Barriere (mentali) contro il degrado
Come dicevo, in media passo otto ore l’anno in attesa a SMN, che in cinque anni fanno quaranta ore, passate con il naso all’insù a fissare il tabellone degli orari per capire quando (e se) il mio treno sarebbe arrivato. Più di una volta mi si sono avvicinati mendicanti vari a chiedere qualche spicciolo: ora riconosco di non essere appetibile quanto un turista giapponese con la Canon da 3 mila euro appesa al collo, ma nessuno mi ha mai forzato a dare soldi, né tanto meno ho subito rappresaglie mentre ero in fila alle biglietterie automatiche. Sì, ci sono molti cittadini rom che mendicano nel piazzale della stazione; sì, ci saranno stati dei furti, ma la soluzione è alzare una barriera? Il ragionamento – in piccolo – che ha portato Grandi Stazioni e il Prefetto di Firenze ad optare per la collocazione di transenne intorno alle biglietterie automatiche e alle banchine dei treni ad alta velocità, è lo stesso – in grande – di chi vorrebbe rispedire in massa i migranti che arrivano sulle coste italiane. Fra l’altro la scelta di vigilare l’accesso dei treni AV mostra come tutta l’operazione sia in sé una sceneggiata per evitare ai turisti e al popolo delle ventiquattrore di venire in contatto con chi vive in una situazione di oggettivo disagio e mendica per vivere.
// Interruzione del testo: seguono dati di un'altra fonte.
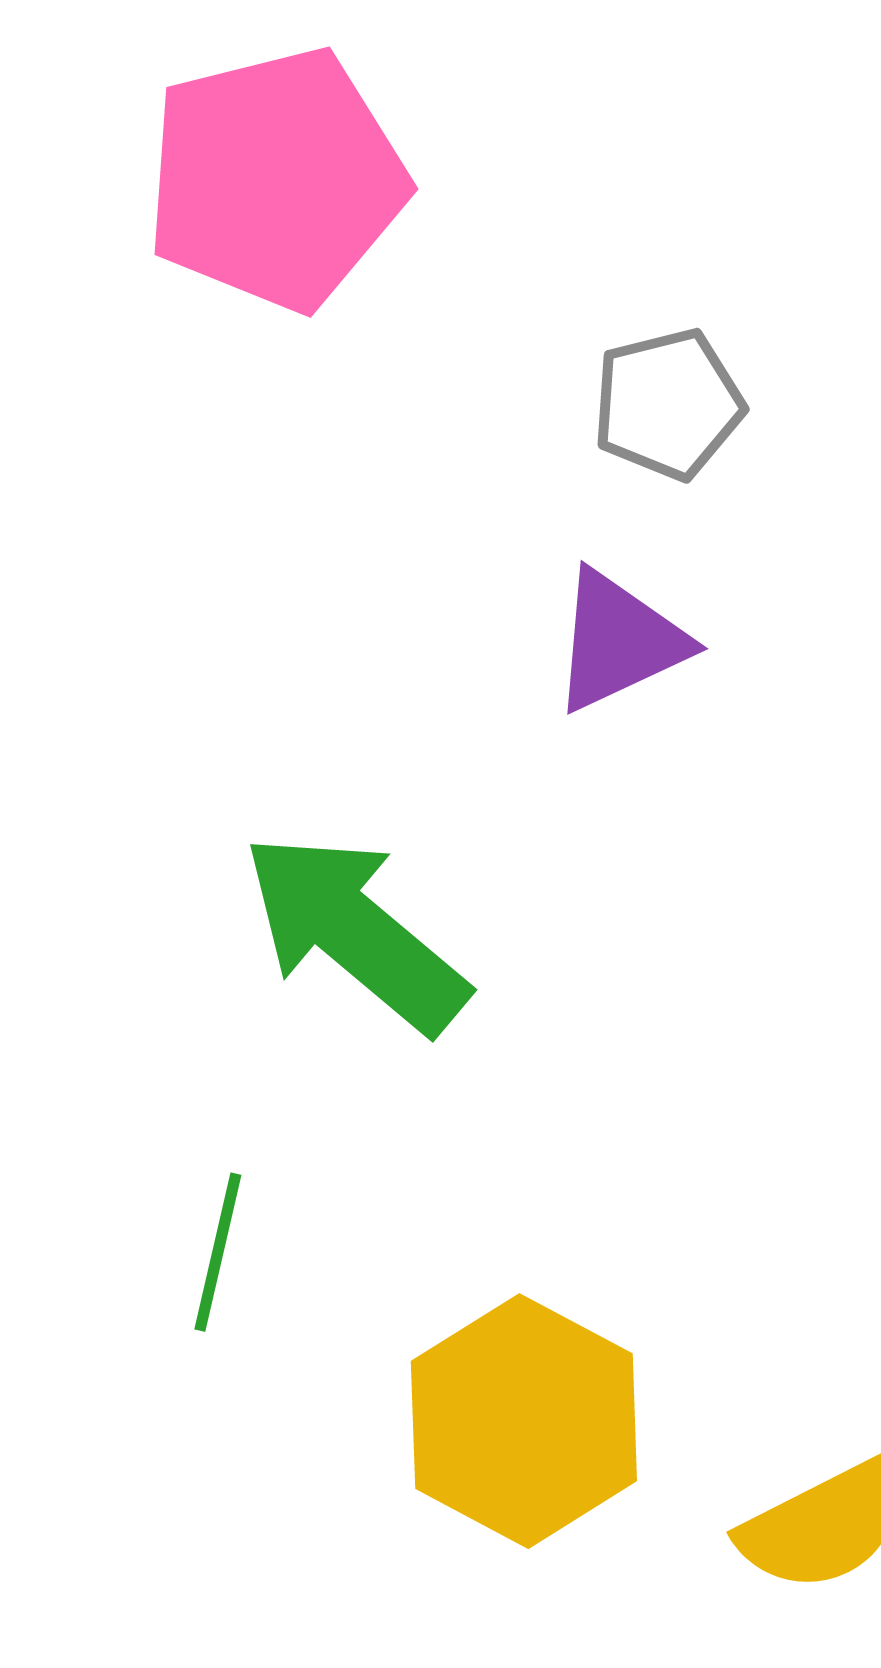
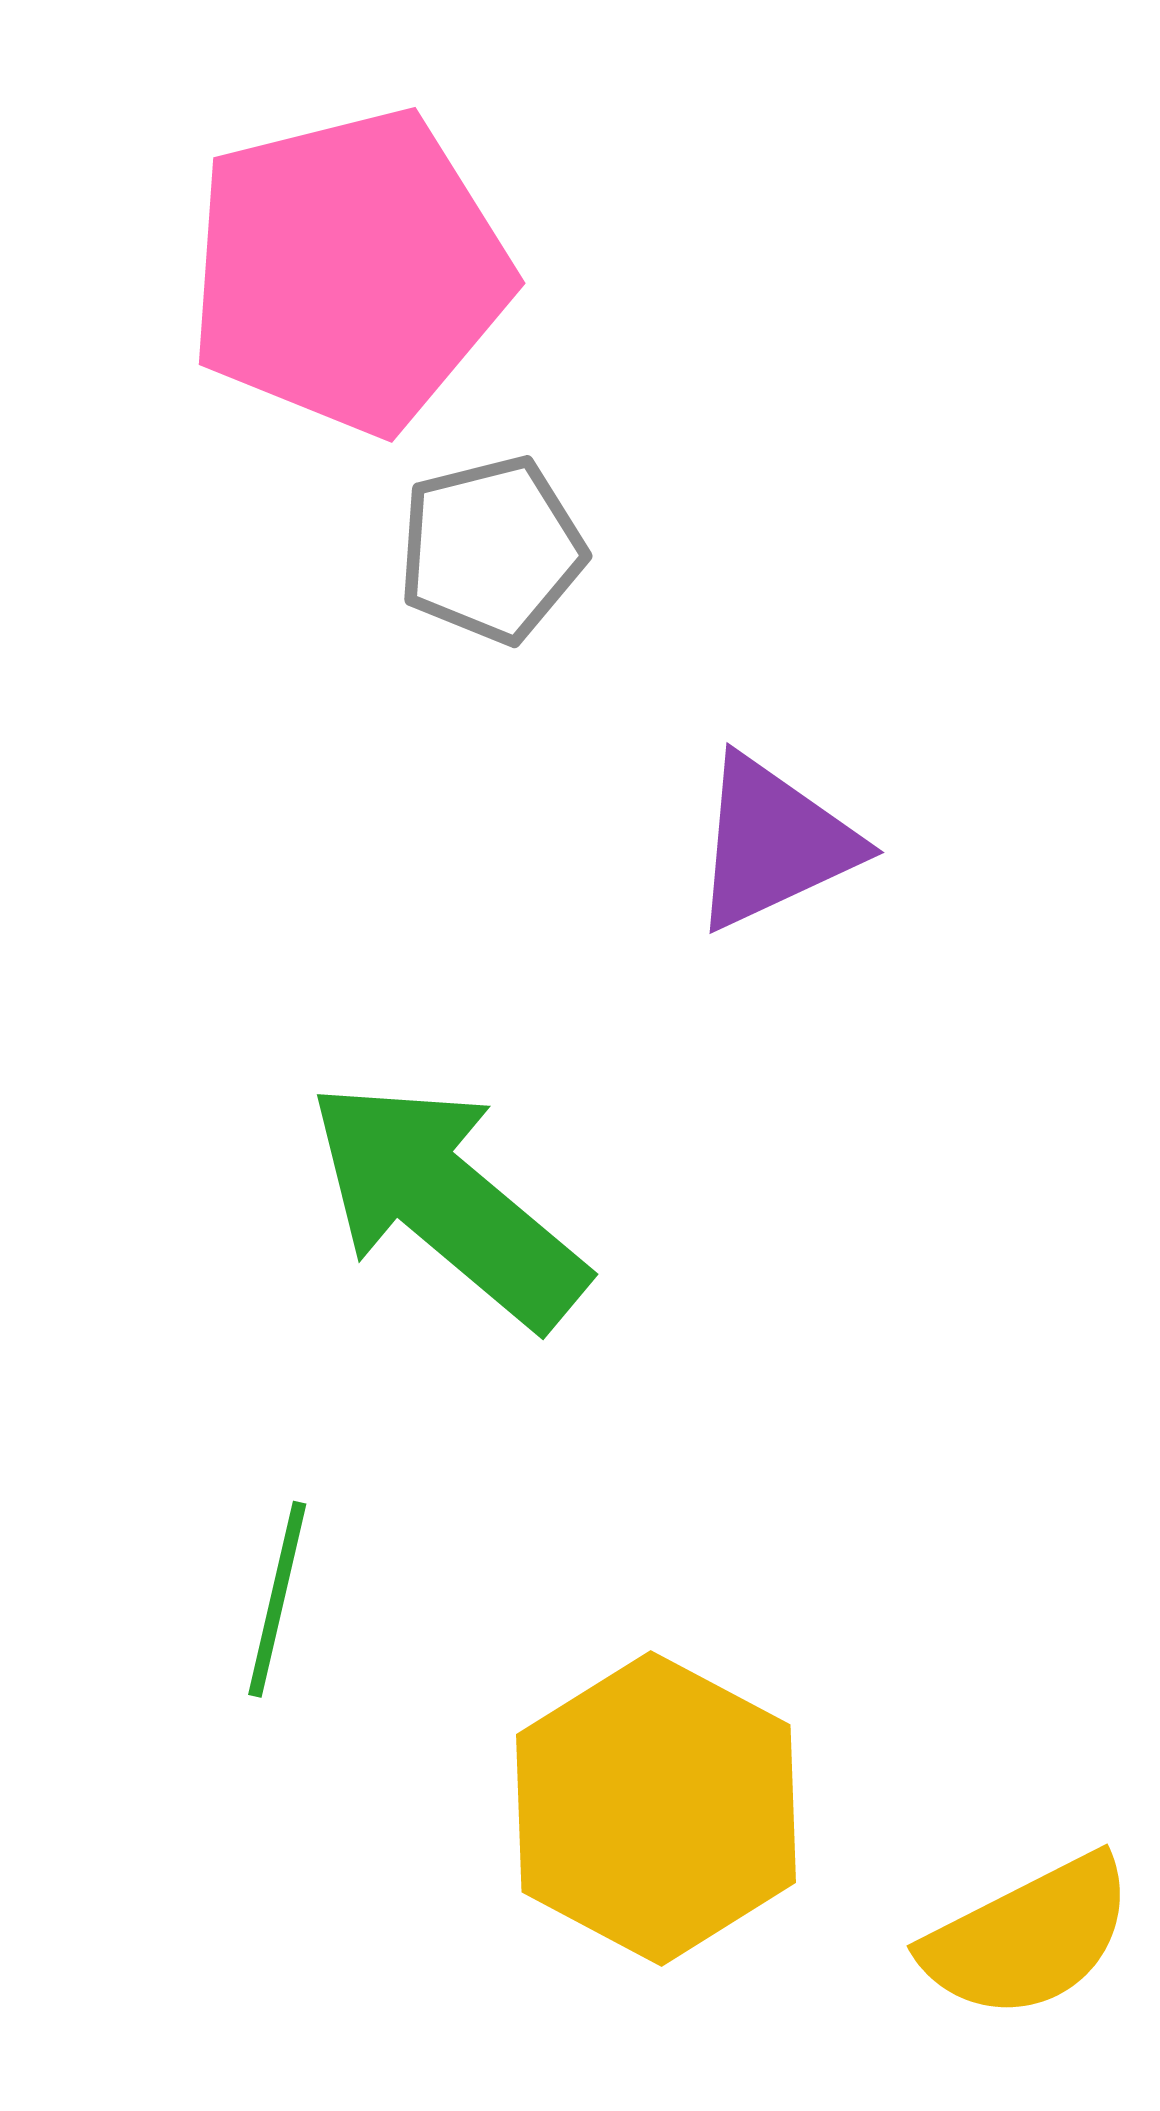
gray pentagon: (668, 404) -> (491, 550), moved

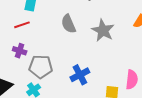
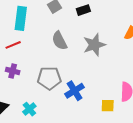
gray star: (103, 30) -> (94, 45), turned 30
gray pentagon: (41, 67) -> (49, 78), moved

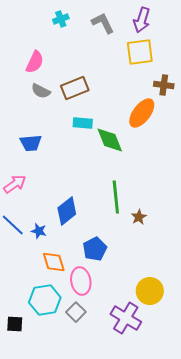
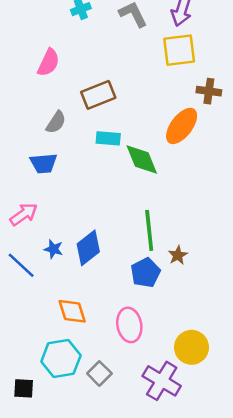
gray semicircle: (41, 91) -> (56, 122), moved, turned -84
blue star: (39, 231) -> (53, 249), moved
blue pentagon: (95, 249) -> (146, 273), moved
pink ellipse: (81, 281) -> (129, 325), moved

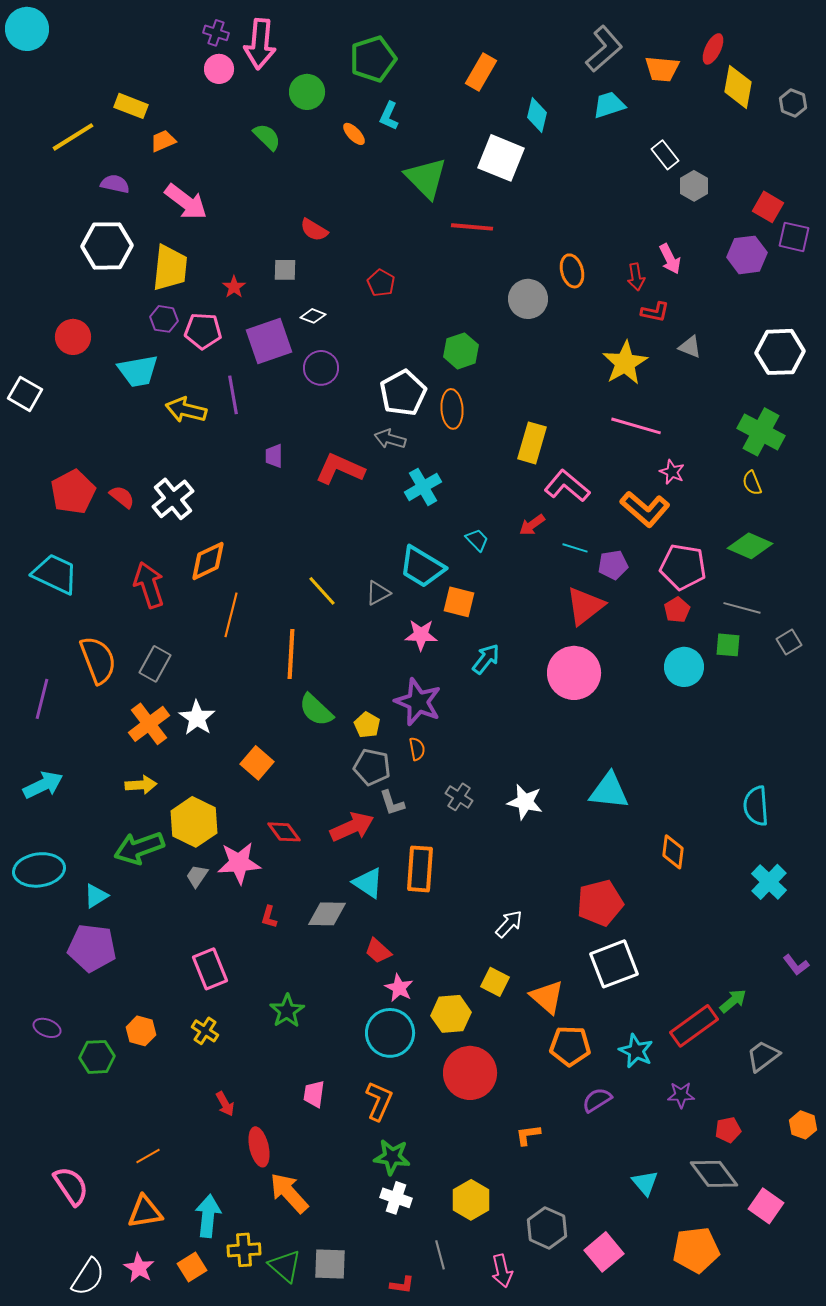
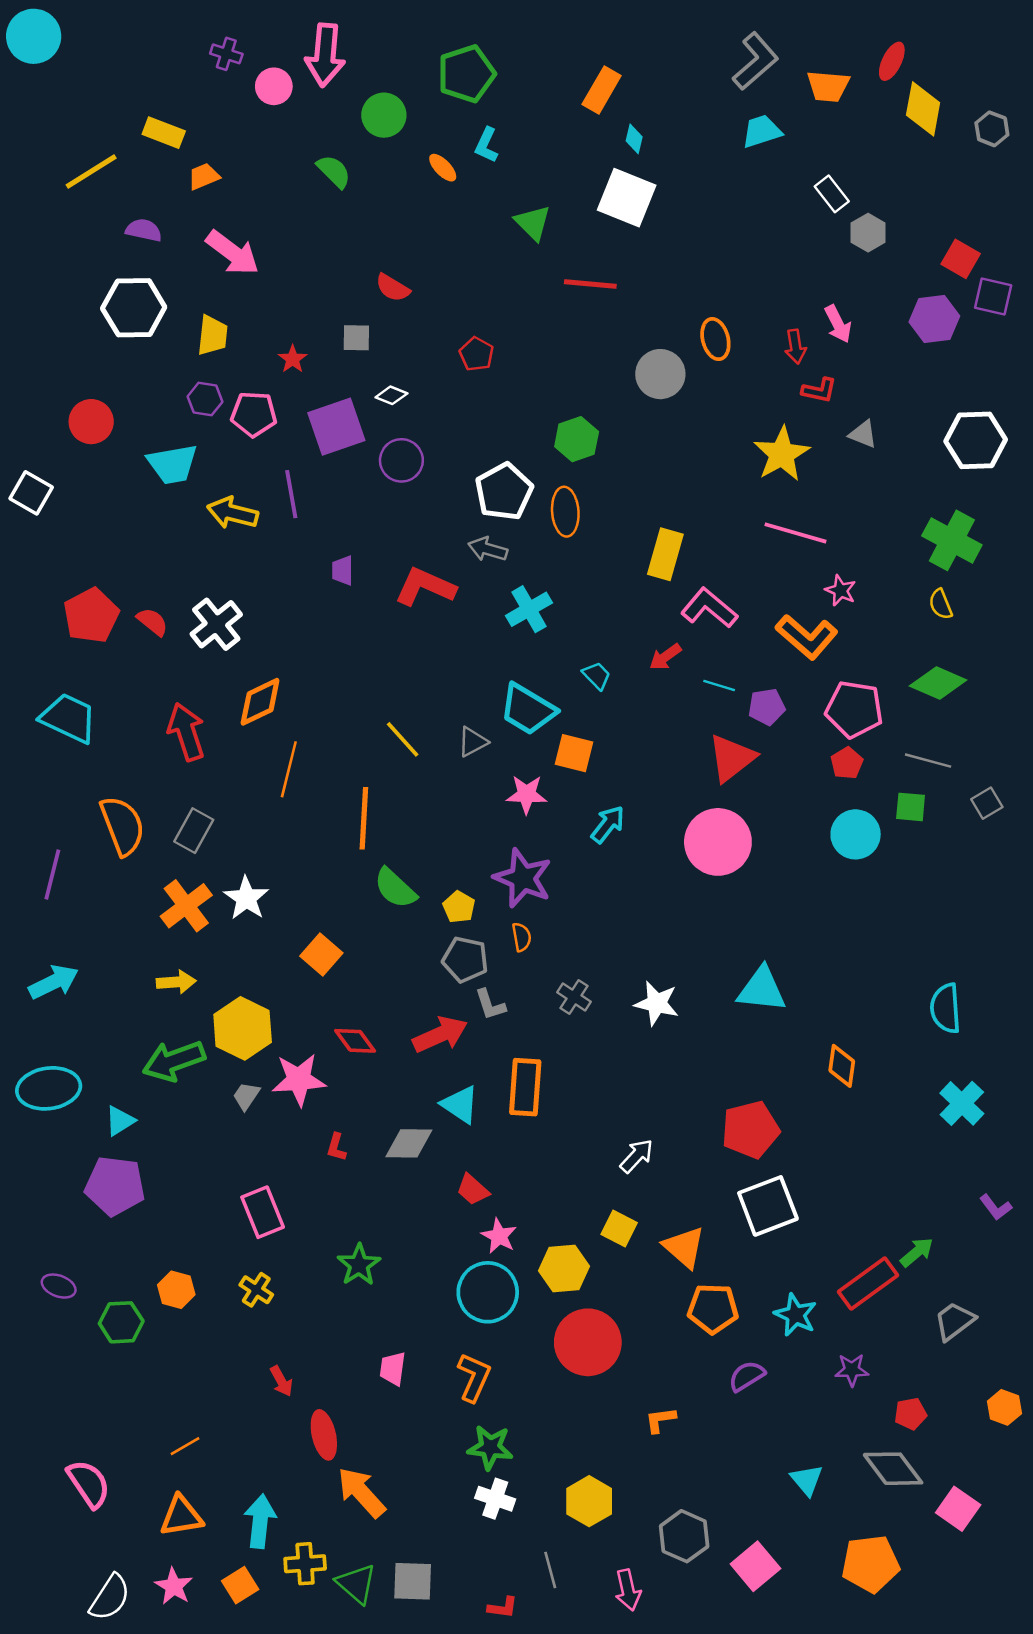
purple cross: (216, 33) -> (226, 54), moved
cyan diamond: (537, 115) -> (634, 139), moved, size x0.7
green triangle: (426, 178) -> (533, 223), size x0.7
yellow trapezoid: (170, 268) -> (213, 335), size x0.7

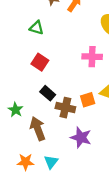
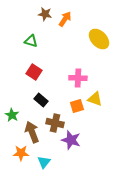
pink cross: (92, 57) -> (78, 78), moved
brown cross: (65, 108) -> (55, 123), moved
orange star: (26, 162) -> (21, 153), moved

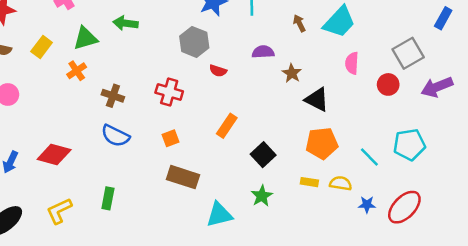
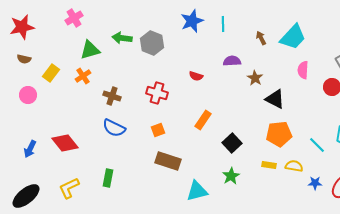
gray hexagon: (194, 42) -> (152, 43), moved
yellow rectangle: (42, 47) -> (51, 73), moved
red diamond: (54, 155) -> (65, 143), turned 36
Il doppio approccio usato per la cosiddetta riqualificazione smorza gli entusiasmi, almeno il mio. Perché siamo tutti d’accordo che avere negozi aperti fino alle 22 aumenti il controllo sociale incrociato, cosa che di per sé ridurrebbe il rischio di eventuali furti o comportamenti socialmente scorretti; siamo tutti felici di avere un bici-park in stazione che è sicuramente utilissimo per i tanti pendolari che si spostano in bici per le vie de centro – fa così green economy – ; ma in che modo transennare le biglietterie automatiche sarebbe riqualificare la stazione?
Queste barriere d’acciaio dovrebbero avere la funzione di proteggere gli utenti del treno dalle presunte molestie dei cittadini di etnia rom. Nel concreto sono la concretizzazione delle barriere mentali con cui ci si continua a rapportare alla marginalità.
Se si vuole diminuire il numero di mendicanti o dei clochard che passano le loro notti alla fermata del 57 adiacente la stazione; se non si vogliono i furti e le “rappresaglie”, la soluzione si chiama inclusione, non transenne. Perché il bici-park fa molto green city, però poi se la soluzione è allontanare lo “zingaro”, più che green siamo black.
Riqualificare non vuol dire che dobbiamo far finta di vivere in una città perfetta, o quanto meno convincere di ciò il turista alla stazione e perciò impedire al mendicante di entrare a SMN – che vada nelle stazioni periferiche di Rifredi o Castello, dove non ci sono i giapponesi e gli americani. Ad una città, per riqualificarsi, non serve solo aprire più negozi, ma anche impegnarsi per garantire a tutti una vita dignitosa, fare in modo che a nessuno venga messa davanti una transenna e che nessuna persona sia concepita come un'imperfezione sgradita in un bel panorama da cartolina.